▶ [STATED TASK]: Reproduce the text lines of every entry below verbatim, leaving out the pictures.

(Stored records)
►

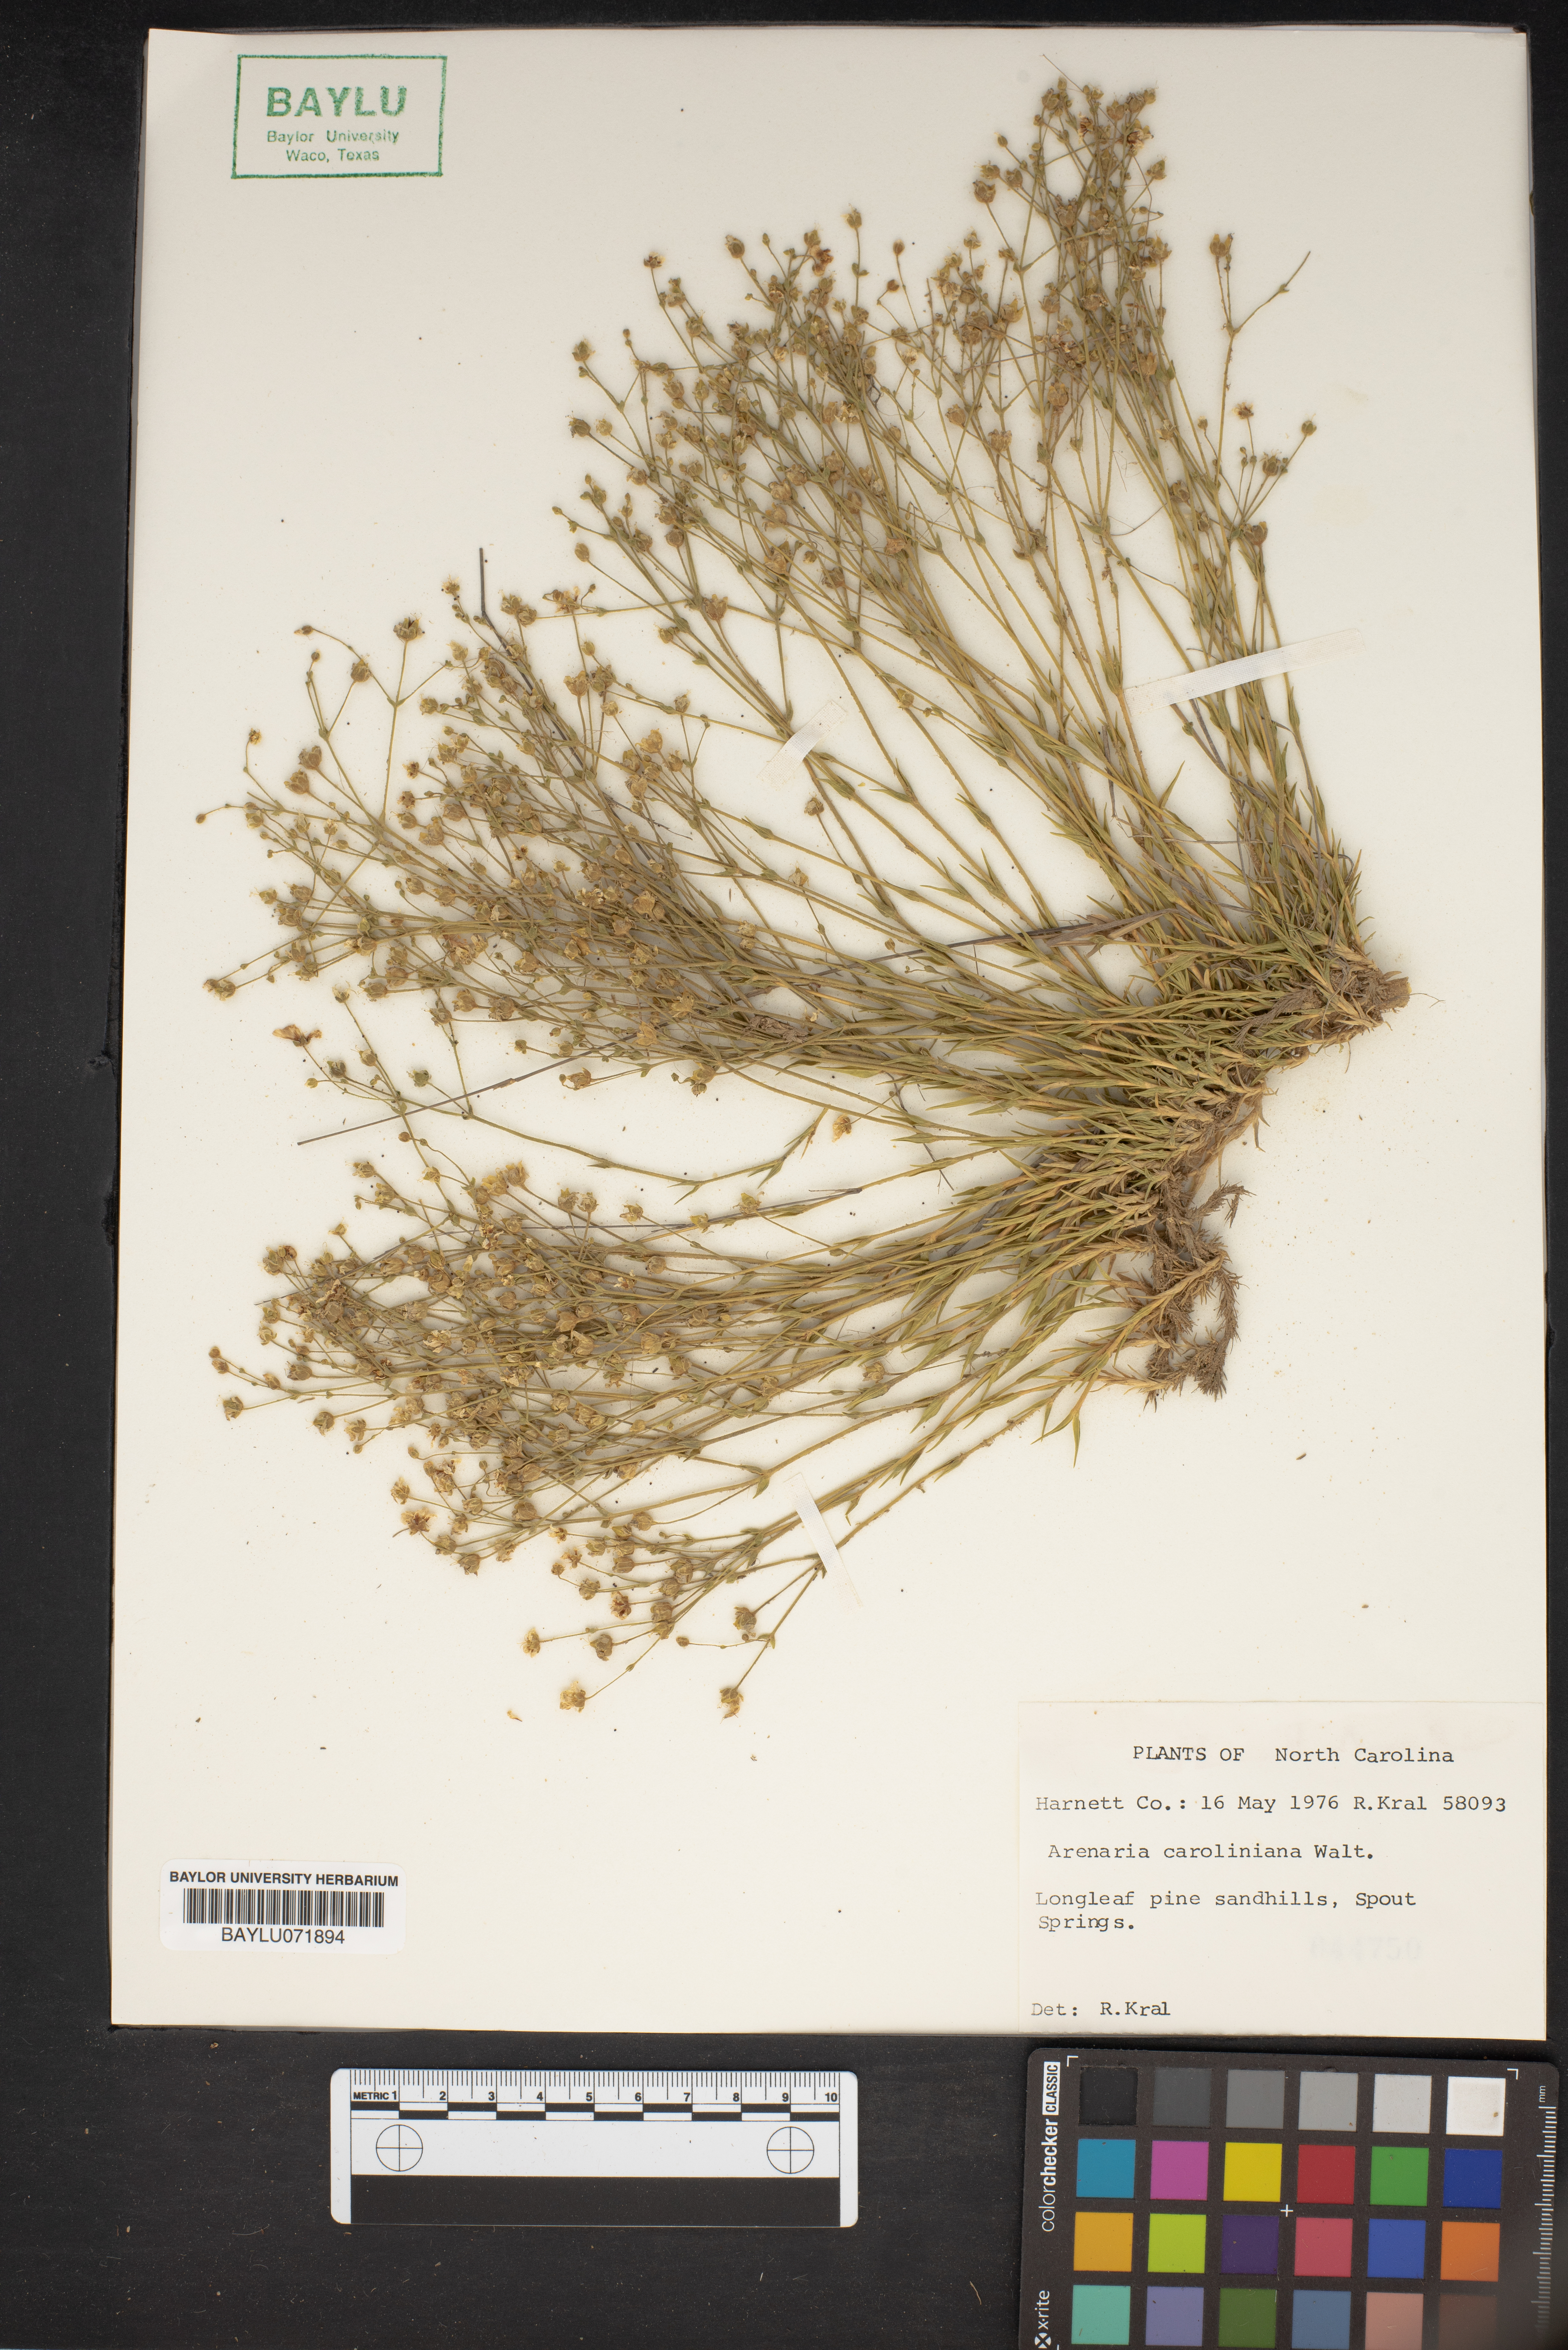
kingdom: Plantae
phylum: Tracheophyta
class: Magnoliopsida
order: Caryophyllales
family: Caryophyllaceae
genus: Geocarpon
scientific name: Geocarpon carolinianum
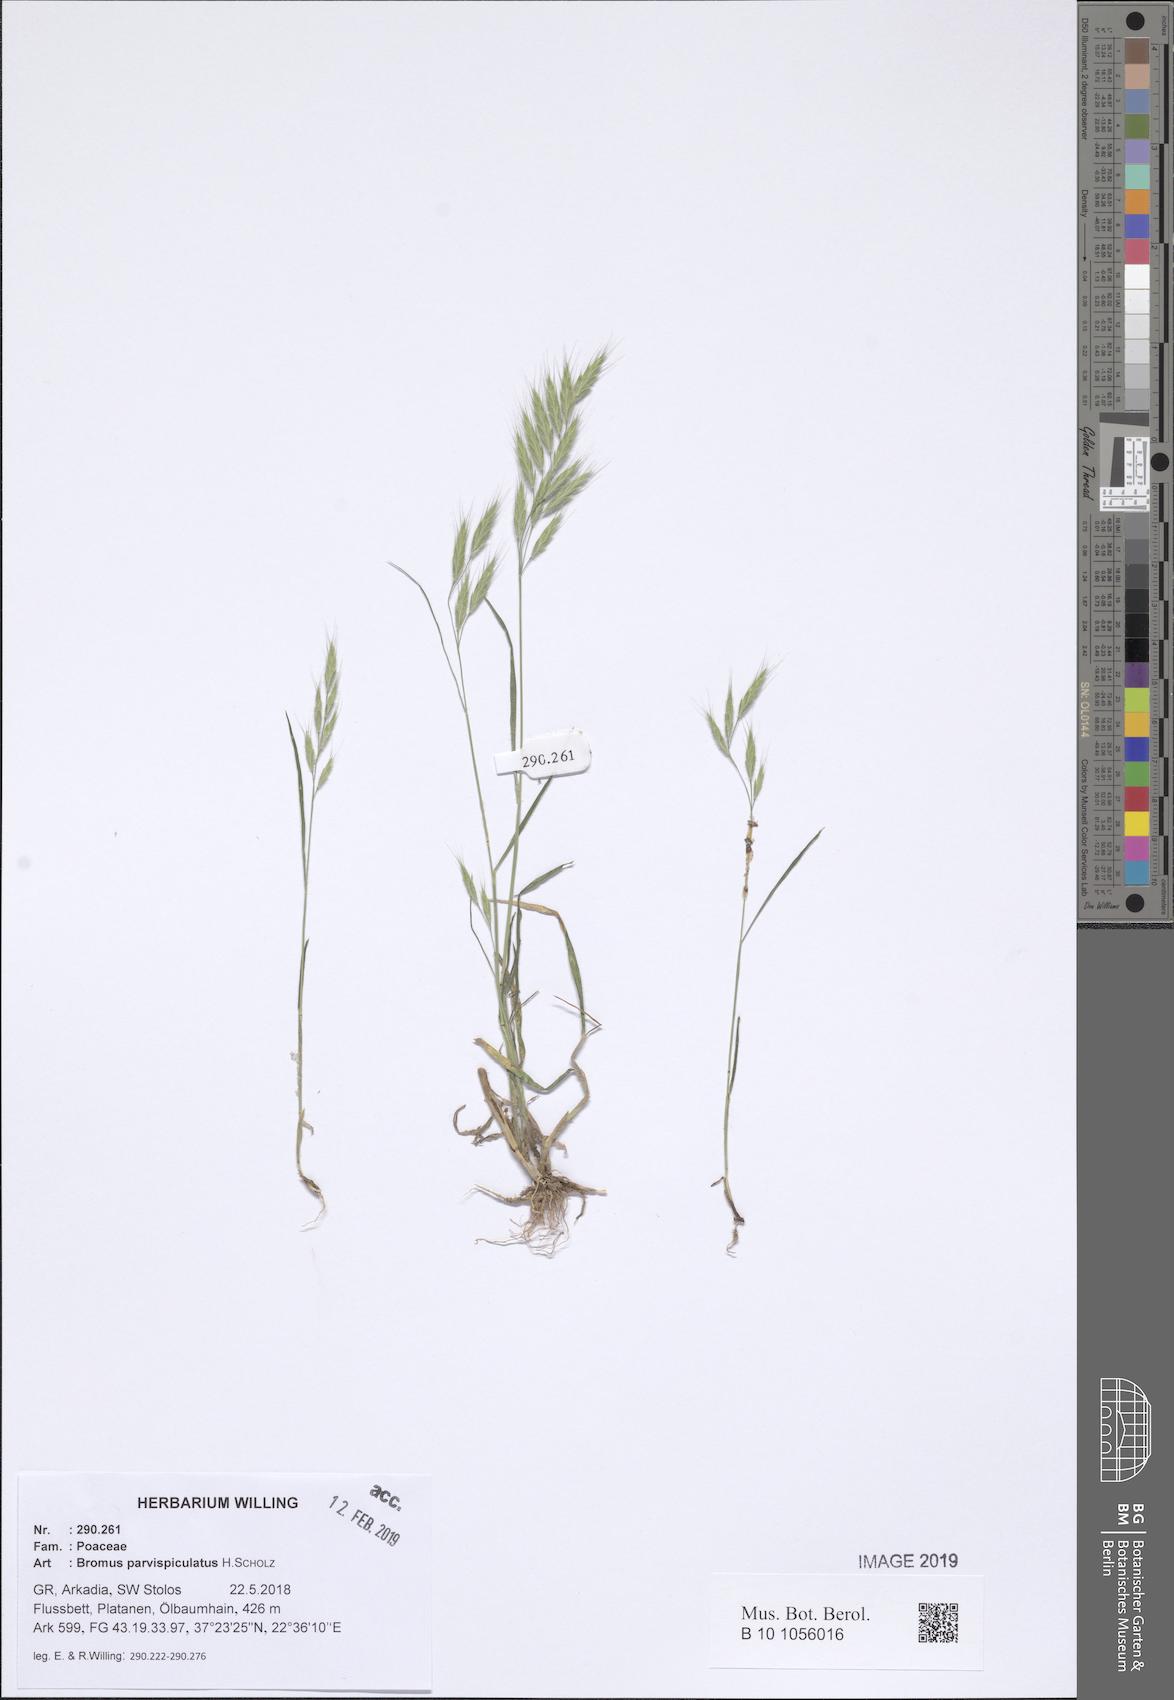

◄

▶ [ANSWER TO THE TASK]:
kingdom: Plantae
phylum: Tracheophyta
class: Magnoliopsida
order: Caryophyllales
family: Caryophyllaceae
genus: Geocarpon
scientific name: Geocarpon carolinianum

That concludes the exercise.